Saturday 23 March 2019

Jephson Gardens, Leamington

I normally restrict my blogs to observations made in and around Daventry, but today Chris and I went to Leamington - correction, Royal Leamington Spa, - and it isn't a million miles away.


Having parked the car we made for the town centre, and our walk took us through the Jephson Gardens. They are one of the town's most attractive features and it would be lovely if Northampton, Daventry or Banbury could do something similar. They would be, in theory, very expensive to create and maintain but lots of people are apparently involved on a volunteer basis and I'm sure that in Northampton for example, with a population of 230,000, a similar volunteer force could be assembled to do something in, say, Abington Park. 


We passed Butterbur growing beside the River Leam. Yes, I know it can become a bit of a nuisance but it is an oddly attractive plant. Butterbur, despite its name of Petasites hybridus, does not appear to be a hybrid but a true species. It flowers early in the year when other nectar sources are limited and so is a valuable bee plant.
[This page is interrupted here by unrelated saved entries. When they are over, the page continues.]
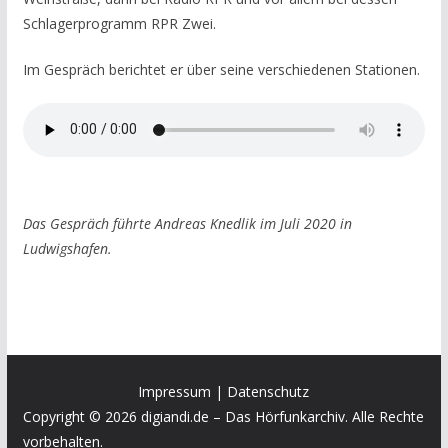
Schlagerprogramm RPR Zwei.
Im Gespräch berichtet er über seine verschiedenen Stationen.
Das Gespräch führte Andreas Knedlik im Juli 2020 in
Ludwigshafen.
Impressum
|
Datenschutz
Copyright © 2026 digiandi.de – Das Hörfunkarchiv. Alle Rechte
vorbehalten.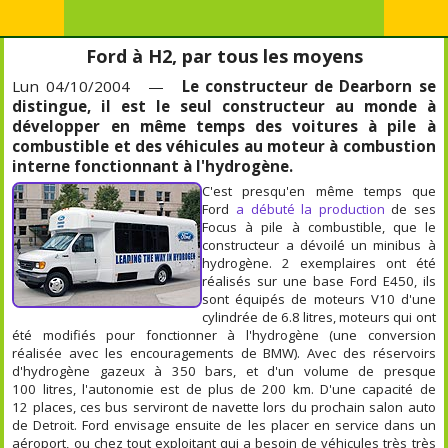
Ford à H2, par tous les moyens
Lun 04/10/2004 —
Le constructeur de Dearborn se
distingue, il est le seul constructeur au monde à
développer en même temps des voitures à pile à
combustible et des véhicules au moteur à combustion
interne fonctionnant à l'hydrogène.
C'est presqu'en même temps que
Ford
a débuté la production
de ses
Focus à pile à combustible, que le
constructeur a dévoilé un minibus à
hydrogène. 2 exemplaires ont été
réalisés sur une base Ford E450, ils
sont équipés de moteurs V10 d'une
cylindrée de 6.8 litres, moteurs qui ont
été modifiés pour fonctionner à l'hydrogène (une conversion
réalisée avec les encouragements de BMW). Avec des réservoirs
d'hydrogène gazeux à 350 bars, et d'un volume de presque
100 litres, l'autonomie est de plus de 200 km. D'une capacité de
12 places, ces bus serviront de navette lors du prochain salon auto
de Detroit. Ford envisage ensuite de les placer en service dans un
aéroport, ou chez tout exploitant qui a besoin de véhicules très très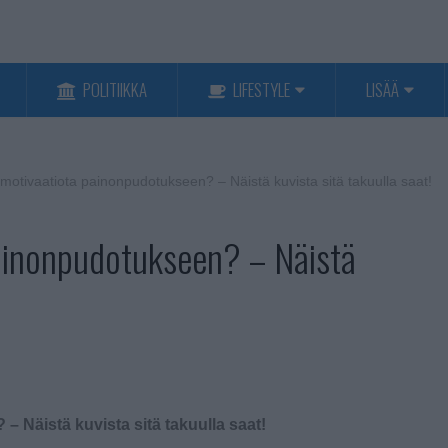
POLITIIKKA
LIFESTYLE
LISÄÄ
motivaatiota painonpudotukseen? – Näistä kuvista sitä takuulla saat!
ainonpudotukseen? – Näistä
 Näistä kuvista sitä takuulla saat!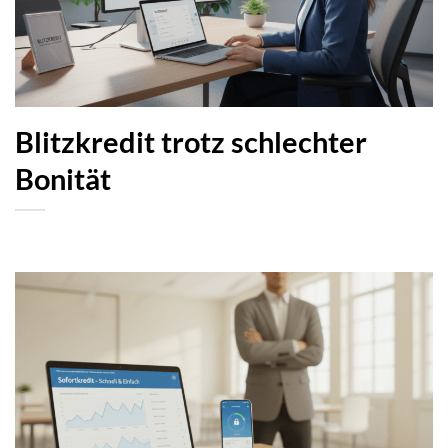
Blitzkredit trotz schlechter
Bonität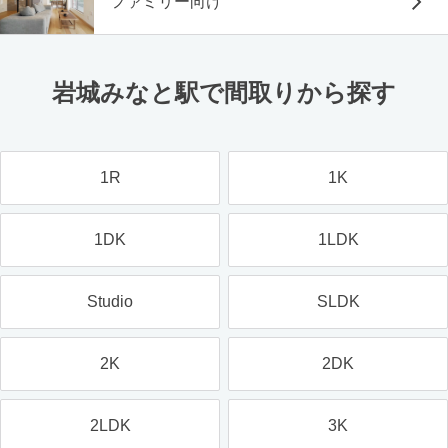
ファミリー向け
岩城みなと駅で間取りから探す
1R
1K
1DK
1LDK
Studio
SLDK
2K
2DK
2LDK
3K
By late summer its leaves will be huge.


Butterbur beside the River Leam, Leamington.
23 March, 2019
The day was turning out to be rather chilly and so we made for the warmth of the moderately large, heated glasshouse. The first thing to strike the visitor are the Bird of Paradise flowers, Strelitzia reginae. their blooms are certainly dramatic and yet, for their subtlety I rather prefer Strelitzia nicolei, which was growing nearby. The Strelitzias were once, I believe, placed in the Banana family, Musaceae, but are now given a family of their own, the Strelitziaceae.
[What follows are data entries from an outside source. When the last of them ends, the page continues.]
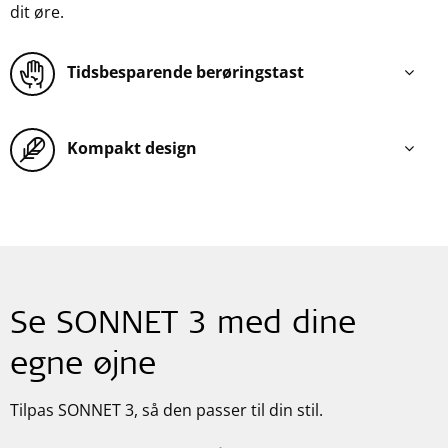
dit øre.
Tidsbesparende berøringstast
Kompakt design
Se SONNET 3 med dine
egne øjne
Tilpas SONNET 3, så den passer til din stil.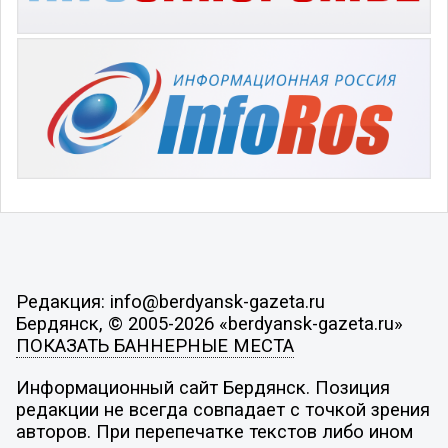
Редакция: info@berdyansk-gazeta.ru
Бердянск, © 2005-2026 «berdyansk-gazeta.ru»
ПОКАЗАТЬ БАННЕРНЫЕ МЕСТА
Информационный сайт Бердянск. Позиция
редакции не всегда совпадает с точкой зрения
авторов. При перепечатке текстов либо ином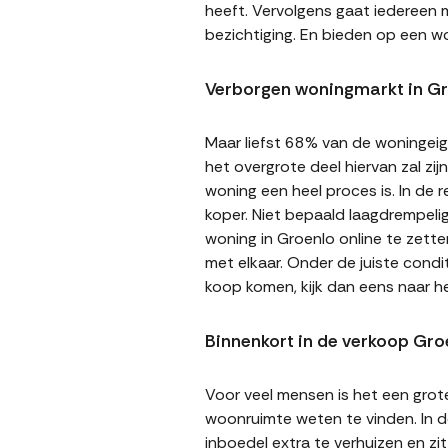
heeft. Vervolgens gaat iedereen m
bezichtiging. En bieden op een wo
Verborgen woningmarkt in G
Maar liefst 68% van de woningeige
het overgrote deel hiervan zal zi
woning een heel proces is. In de
koper. Niet bepaald laagdrempeli
woning in Groenlo online te zette
met elkaar. Onder de juiste cond
koop komen, kijk dan eens naar h
Binnenkort in de verkoop Gro
Voor veel mensen is het een gro
woonruimte weten te vinden. In de
inboedel extra te verhuizen en z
Strelitzia reginae with its strange inflorescence, reminiscent of a bird's head.
Jephson Gardens, Leamington. 23 March, 2019
Both plants hail from southern Africa and so they demand rather warm conditions. In Britain they live outdoors in Tresco Abbey Gardens on the Isles of Scilly but to grow them elsewhere it would be a big, big gamble.

Strelitzia nicolai, growing nearby, makes a much larger plant.
There was a range of other plants to be seen, some blooming dramatically, but I will add only a couple of other pictures, neither involving flowers.
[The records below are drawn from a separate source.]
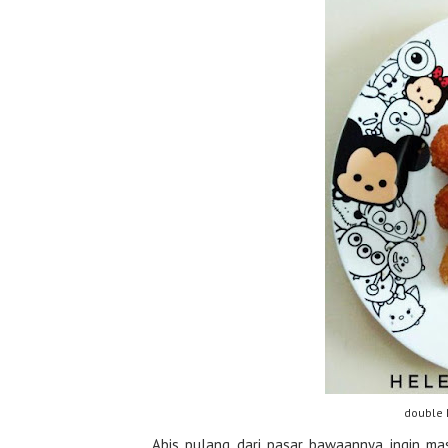
double 
Abis pulang dari pasar bawaannya ingin ma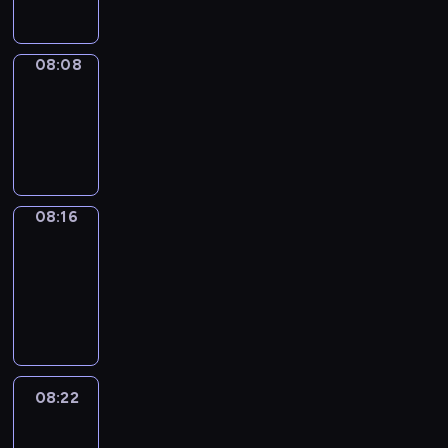
08:08
Simple
Phrases
08:08
-
08:16
08:16
Alfred
&
Wilfred
08:16
-
08:22
08:22
Life
Around
08:22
The Stag's Horn Fern, Platycerium bifurcatum, is a curiosity, bizarre rather than beautiful, but if I could give it the conditions it needs (It comes from, for example, the forests of Queensland, Australia) then I would certainly have one.

The Stag's Horn Fern also requires warm greenhouse conditions.
Jephson Gardens, Leamington, 23 March, 2019
Finally a plant upon which I could find no label but is certainly some sort of fig, Ficus species. It may have been Ficus trichopoda, but several figs develop similar prop-roots. It was straddling the surrounding hand-rail in a very suggestive way, but I do not believe that this qualifies as copulation.


Hmm... A fig. I will say no more! Jephson Gardens, Leamington.
23 March, 2019

As for the outdoor plantings, we have found that in the warmer months there are fine displays, particularly of flowering shrubs. Leamington always has something of interest for the gardener or botanist.